The next issue is the balancing of probabilities that is required to create a good random program generator. This is really hard, we spent an enormous amount of time tuning Csmith so that it often generates something useful. Doing a bad job at this means that a fuzzer — even if it is in principle capable of generating interesting outputs — almost never does that. For example, the main value generation function in my LLVM generator is structured as a sequence of coin tosses. This is fine for exhaustive generation but creates an extremely skewed distribution of programs when used in fuzzer mode.
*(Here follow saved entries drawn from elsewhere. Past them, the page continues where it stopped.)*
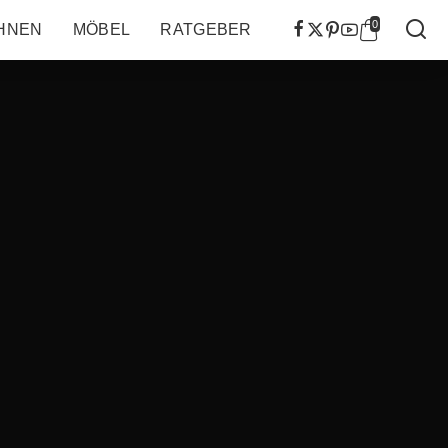
0
HNEN
MÖBEL
RATGEBER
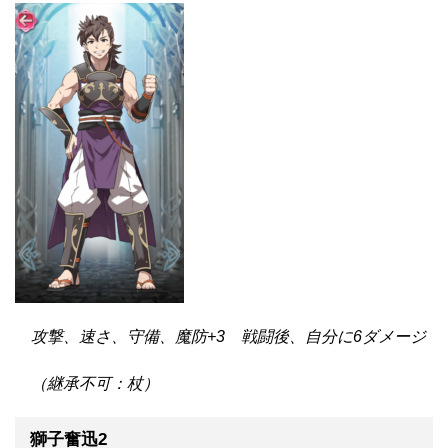
攻撃、速さ、守備、魔防+3 戦闘後、自分に6ダメージ
（継承不可：杖）
獅子奮迅2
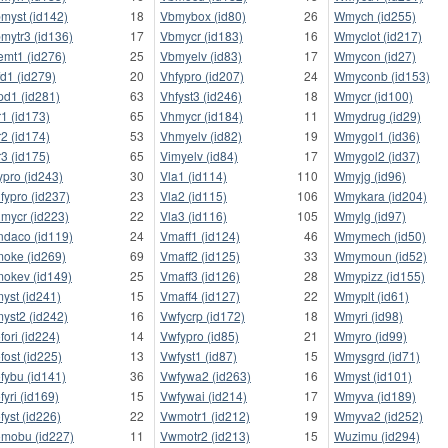
myst (id142)
18
Vbmybox (id80)
26
Wmych (id255)
mytr3 (id136)
17
Vbmycr (id183)
16
Wmyclot (id217)
emt1 (id276)
25
Vbmyelv (id83)
17
Wmycon (id27)
fd1 (id279)
20
Vhfypro (id207)
24
Wmyconb (id153)
pd1 (id281)
63
Vhfyst3 (id246)
18
Wmycr (id100)
r1 (id173)
65
Vhmycr (id184)
11
Wmydrug (id29)
r2 (id174)
53
Vhmyelv (id82)
19
Wmygol1 (id36)
r3 (id175)
65
Vimyelv (id84)
17
Wmygol2 (id37)
ypro (id243)
30
Vla1 (id114)
110
Wmyjg (id96)
fypro (id237)
23
Vla2 (id115)
106
Wmykara (id204)
mycr (id223)
22
Vla3 (id116)
105
Wmylg (id97)
ndaco (id119)
24
Vmaff1 (id124)
46
Wmymech (id50)
oke (id269)
69
Vmaff2 (id125)
33
Wmymoun (id52)
okev (id149)
25
Vmaff3 (id126)
28
Wmypizz (id155)
yst (id241)
15
Vmaff4 (id127)
22
Wmyplt (id61)
yst2 (id242)
16
Vwfycrp (id172)
18
Wmyri (id98)
fori (id224)
14
Vwfypro (id85)
21
Wmyro (id99)
fost (id225)
13
Vwfyst1 (id87)
15
Wmysgrd (id71)
fybu (id141)
36
Vwfywa2 (id263)
16
Wmyst (id101)
fyri (id169)
15
Vwfywai (id214)
17
Wmyva (id189)
fyst (id226)
22
Vwmotr1 (id212)
19
Wmyva2 (id252)
mobu (id227)
11
Vwmotr2 (id213)
15
Wuzimu (id294)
The final difference between random and exhaustive generation is that exhaustive generators end up being highly sensitive to incidental branching factors. For example, if my LLVM function generator is permitted to simply return one of its arguments (with the actual contents of the function being dead) the number of programs that it generates (for a given number of instructions) increases significantly, with no added testing benefit. Similarly, if we generate instructions that fold (for example, “add 1, 1”) we get another massive increase in the number of outputs (though these are not useless since they test the folder — something that we might or might not be interested in doing). A massive blowup comes from the necessity of choosing every possible value for each literal constant. This is a bit of a showstopper when generating C programs but is not so bad in LLVM since we can limit inputs to be, for example, three bits wide.
In summary, although in principle a fuzzer and an exhaustive generator are the same program with different implementations of the choice operator, in practice the concerns you face while writing one are significantly different from the other. Neither is strictly easier than the other to create.